Johnson v. United States

McCOLLOCH, District Judge

(dissenting).

Even though it be true, as contended by counsel, that the modern decisions grant the unreviewable right to the Interstate Commerce Commission to interpret and apply the Motor Carrier Act to concrete situations, it does not follow that the Commission may exercise such power, judicial in nature, in a distinctly unjudicial manner. The statute gives “grandfather rights” to an applicant “if any such carrier or predecessor in interest was in bona fide operation as a common carrier by motor vehicle on June 1, 1935, * * * and has so operated since that time”. More than five years after the grandfather date the Commission ruled that, because for a period of four months (February-June, 1937), the first of applicant’s two predecessors in interest did not, in the opinion of the Commission, maintain his status as a common carrier, applicant was not entitled to a permit. In arriving at its decision, the Commission said it need not, and therefore did not, give any consideration to the carriers’ operations either before or after the named period in 1937.

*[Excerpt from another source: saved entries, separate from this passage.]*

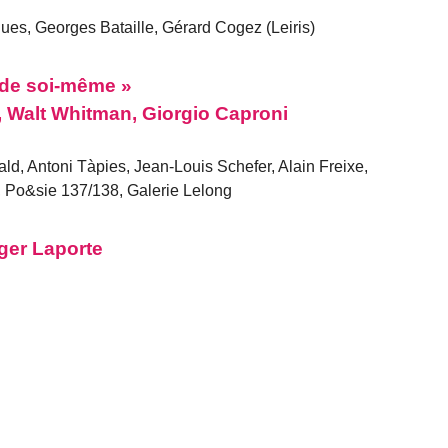
ues, Georges Bataille, Gérard Cogez (Leiris)
 de soi-même »
, Walt Whitman, Giorgio Caproni
ld, Antoni Tàpies, Jean-Louis Schefer, Alain Freixe,
 Po&sie 137/138, Galerie Lelong
oger Laporte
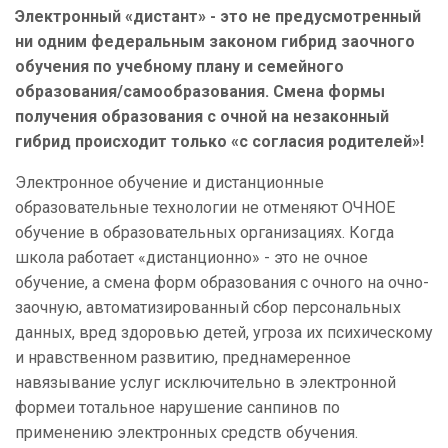
Электронный «дистант» - это не предусмотренный
ни одним федеральным законом гибрид заочного
обучения по учебному плану и семейного
образования/самообразования. Смена формы
получения образования с очной на незаконный
гибрид происходит только «с согласия родителей»!
Электронное обучение и дистанционные
образовательные технологии не отменяют ОЧНОЕ
обучение в образовательных организациях.
Когда
школа работает «дистанционно» - это не очное
обучение, а смена форм образования с очного на очно-
заочную, автоматизированный сбор персональных
данных, вред здоровью детей, угроза их психическому
и нравственном развитию, преднамеренное
навязывание услуг исключительно в электронной
формеи тотальное нарушение санпинов по
применению электронных средств обучения.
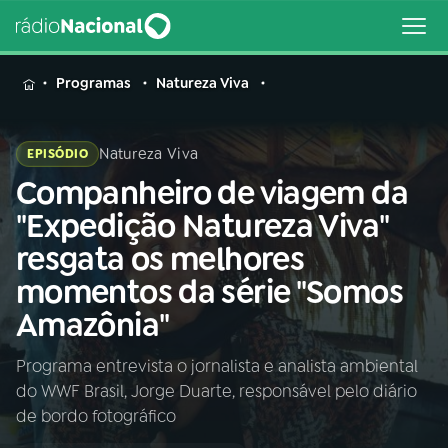
MENU
Programas
Natureza Viva
Natureza Viva
EPISÓDIO
Companheiro de viagem da
Buscar
na
"Expedição Natureza Viva"
Rádio
Buscar
resgata os melhores
Nacional
momentos da série "Somos
AO VIVO
Amazônia"
Programa entrevista o jornalista e analista ambiental
01
INÍCIO
do WWF Brasil, Jorge Duarte, responsável pelo diário
de bordo fotográfico
02
A RÁDIO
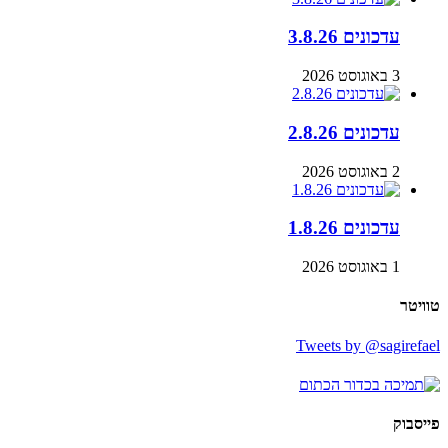
עדכונים 3.8.26
3 באוגוסט 2026
עדכונים 2.8.26
2 באוגוסט 2026
עדכונים 1.8.26
1 באוגוסט 2026
טוויטר
Tweets by @sagirefael
פייסבוק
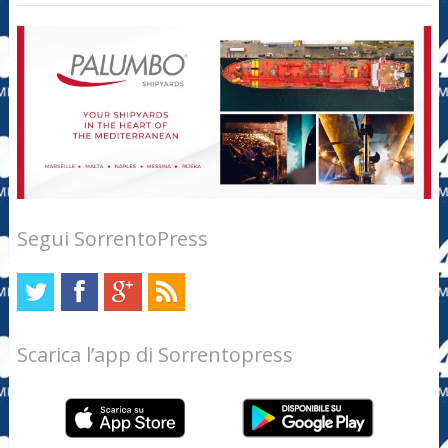
Segui SorrentoPress
Scarica l’app di Sorrentopress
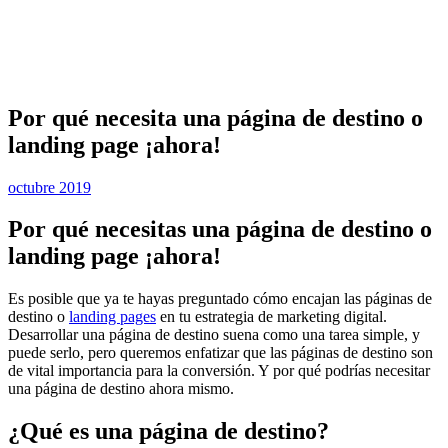
Por qué necesita una página de destino o
landing page ¡ahora!
octubre 2019
Por qué necesitas una página de destino o
landing page ¡ahora!
Es posible que ya te hayas preguntado cómo encajan las páginas de
destino o
landing pages
en tu estrategia de marketing digital.
Desarrollar una página de destino suena como una tarea simple, y
puede serlo, pero queremos enfatizar que las páginas de destino son
de vital importancia para la conversión. Y por qué podrías necesitar
una página de destino ahora mismo.
¿Qué es una página de destino?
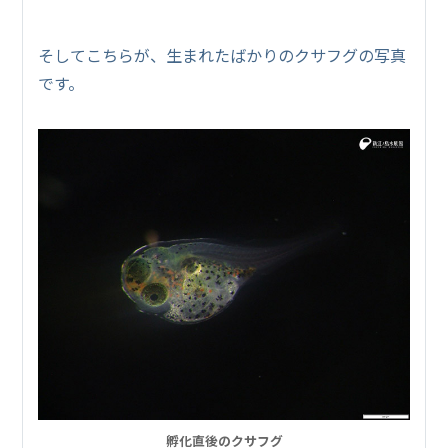
そしてこちらが、生まれたばかりのクサフグの写真
です。
孵化直後のクサフグ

Whether an applicant and his predecessors have maintained bona fide status as a common carrier over a period of time is not to be determined by finding a flaw in the chain of operating title and then stopping there. Neither a title examiner nor a court in passing on title to real property would stop at a single flaw, and say, as the Commission said here, we need look no farther, we adjudge the title bad, what has *192gone before or after is of no consequence. On the contrary, a defect in chain of title to real property would be appraised in its whole setting. So here, the claim of right to a permit under the Motor Carrier Act should have been determined on the basis of the full five years’ operation, not solely on the basis of a selected few months. Analogies in the law could be multiplied where determination of status is involved. I would not expect any court in assessing conduct to hold that, because a suitor had done a particular thing that was bad, he was not entitled to have the good in his conduct considered and balanced against the bad.

The Motor Carrier Act, as I said in Maher v. United States, D.C., 23 F.Supp. 810, 818; Id., 307 U.S. 148, 59 S.Ct. 768, 83 L. Ed. 1162, affects the welfare of many small operators and should not be interpreted so strictly that slight deviation from perfect conduct works a loss of status.

I feel that the case should be remanded to the Commission for consideration of the full time of operation in determining whether there was bona fide common carrier operation subsequent to the grandfather date and to the date of hearing.